Princeton Times

Letters to Editor

January 6, 2012

In 2012, let's all resolve to be ready

PRINCETON — As a year, 2011 has been an important reminder to all of us that disasters strike anytime, anyplace. Regionally, we have felt those devastating effects first hand.  

As we recover from 2011’s disasters, we prepare to continually protect our communities for future emergency events in 2012. Our goal is to empower all residents to become their own emergency manager through simple steps, such as getting a kit, making a plan and staying informed.

Last summer, our region experienced disasters of significant proportion. The severe impact of Hurricane Irene, Tropical Storm Lee and the Mid-Atlantic earthquake thrust our recovery efforts into motion in record volume. However, each disaster was met head on by local, state, and federal partners ready to work together with the public’s safety and best interest in our minds and hearts.   

Ultimately this year proved that we all are vulnerable to these hazards, no matter where we live. And preparing for them at the last minute can often be too little, too late.

We all want the peace of mind of knowing that our families, our homes and our businesses are safe and protected from threats of any kind.  While we can’t control where or when the next flood, tornado, earthquake or other disaster will hit, we can take responsibility for preparing our loved ones and properties for emergencies.

So as we reflect on the past year and get ready for a new beginning, we’re encouraging all Americans to do their part to be prepared by Resolving to be Ready for disasters in 2012. It’s a New Year’s resolution that is easy to keep — and could save your life.

First, make a family emergency communications plan with your family. How would you contact your child if their school was locked down? Where would you meet your family if cell phone towers were down? Simply take a moment to sit down with your family and come up with a communication plan to deal with these kinds of scenarios.

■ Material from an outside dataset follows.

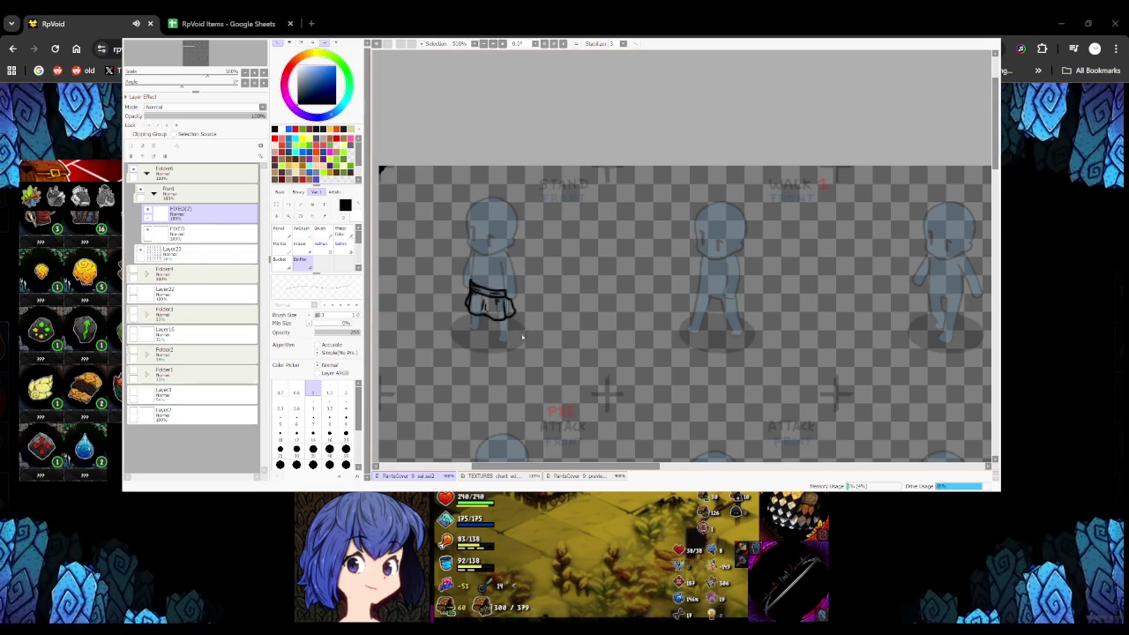
pyautogui.moveTo(436, 307); pyautogui.dragTo(676, 294)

Second, build an emergency kit for your home, office and car. What if the roads were so bad, that you had to stay in your office overnight? It would be helpful to have spare food, clothes, and medications at your office desk. In the New Year, treat yourself to a shopping trip dedicated to building a few emergency kits. You can find a list of suggested items on Ready.gov.

Third, stay informed of risks in your community. In this region in particular, we experience events such as floods, hurricanes, tropical storms and snow.

Additionally, recognizing that it takes the whole community to implement all-inclusive emergency management, kind acts such as checking in on friends and neighbors that might need extra assistance during disasters could make a world of difference.

So, if you haven’t yet taken the steps to keep you and your family prepared for emergencies, please take some time this holiday season and resolve to be ready.  Take the pledge or learn more information at www.ready.gov/pledge — and encourage the rest of your community to join.

— MaryAnn Tierney

MaryAnn Tierney is the Regional Administrator for the Federal Emergency Management Agency’s Region III office, which covers Delaware, the District of Columbia, Maryland, Pennsylvania, Virginia and West Virginia.